09012023

China’s Disinformation Fuels Anger Over Fukushima Water Release

In tests taken by several Japanese government agencies and Tepco, the water released starting last week contained scant amounts of tritium, far below the standard set by the World Health Organization. There is more tritium in water being discharged by nuclear power plants in China and in South Korea, where protesters have also condemned the Japanese release.

With a monitoring network that includes the International Atomic Energy Agency and experts from numerous countries, “the international pressure is really high on the government in Japan,” said Kai Vetter, a professor of nuclear engineering at the University of California, Berkeley, who has studied the environmental and social impacts of the Fukushima disaster.

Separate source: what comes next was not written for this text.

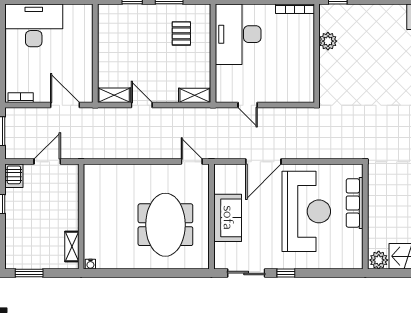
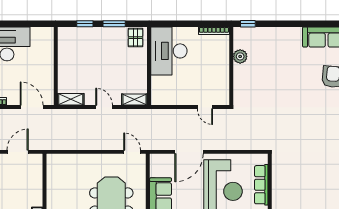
pallet: (181, 33) -> (135, 38), moved
door: (142, 105) -> (104, 107), moved
door: (248, 105) -> (205, 107), moved

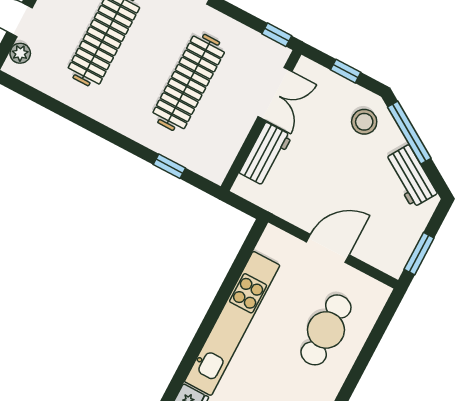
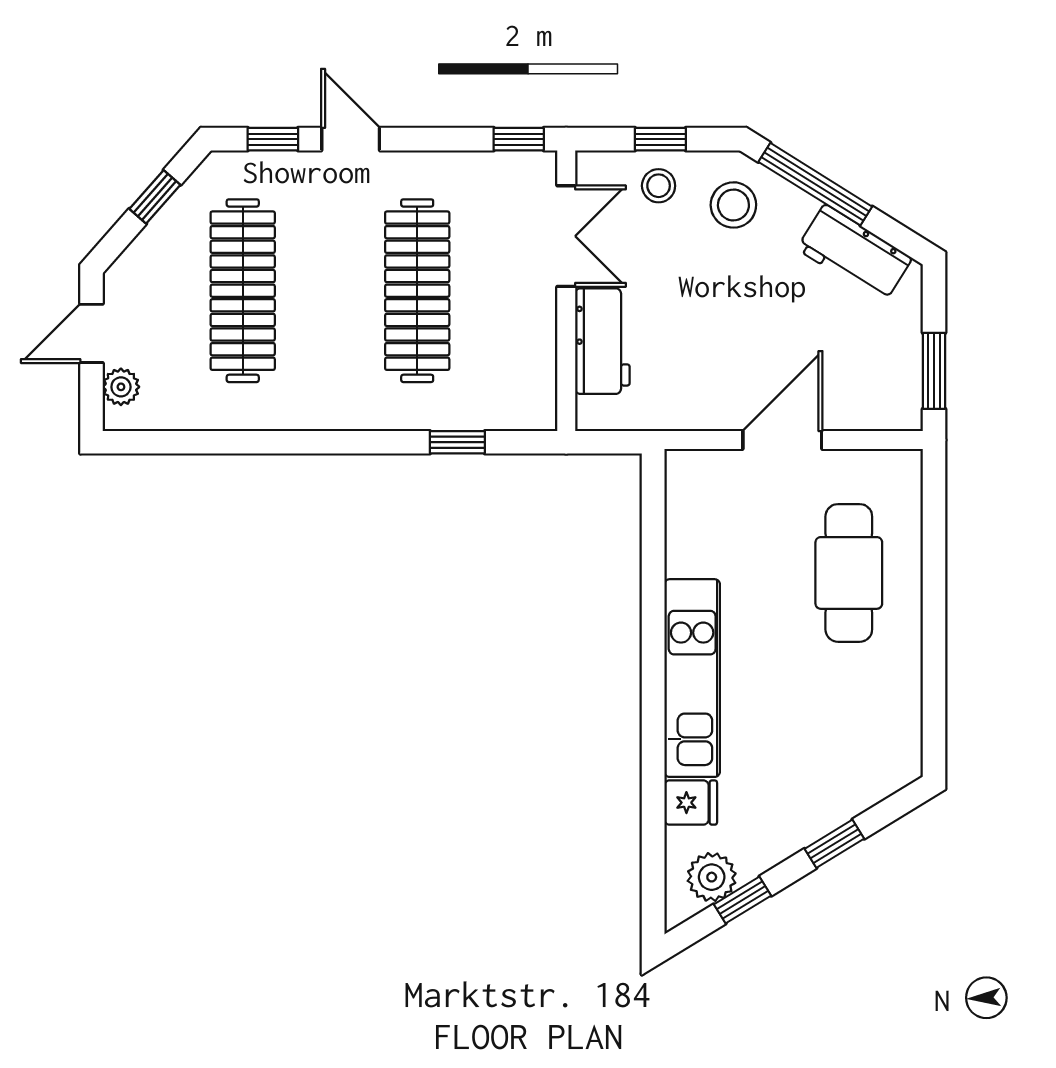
stool: (333, 93) -> (659, 186), added
kitchen unit: (232, 323) -> (692, 678), width x0.73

Hirokazu Matsuno, the chief cabinet secretary to Japan’s prime minister, Fumio Kishida, said on Monday that Japan had “made counterarguments many times against information, including contents which are not factual, that have been released from China.”

Part of the challenge for Japan, where the foreign ministry is using the hashtag #LetTheScienceTalk on X, the social media platform formerly known as Twitter, is that the science is difficult for average citizens to comprehend and that people often react emotionally to such events.

“It’s understandable that people worry and are fearful of something they don’t know well,” said Ittaka Kishida, a professor at Aoyama Gakuin University in Tokyo who studies the sociology and history of nuclear physics. “They just have to trust what experts explain, even though they haven’t seen it or can’t confirm it with their own eyes.”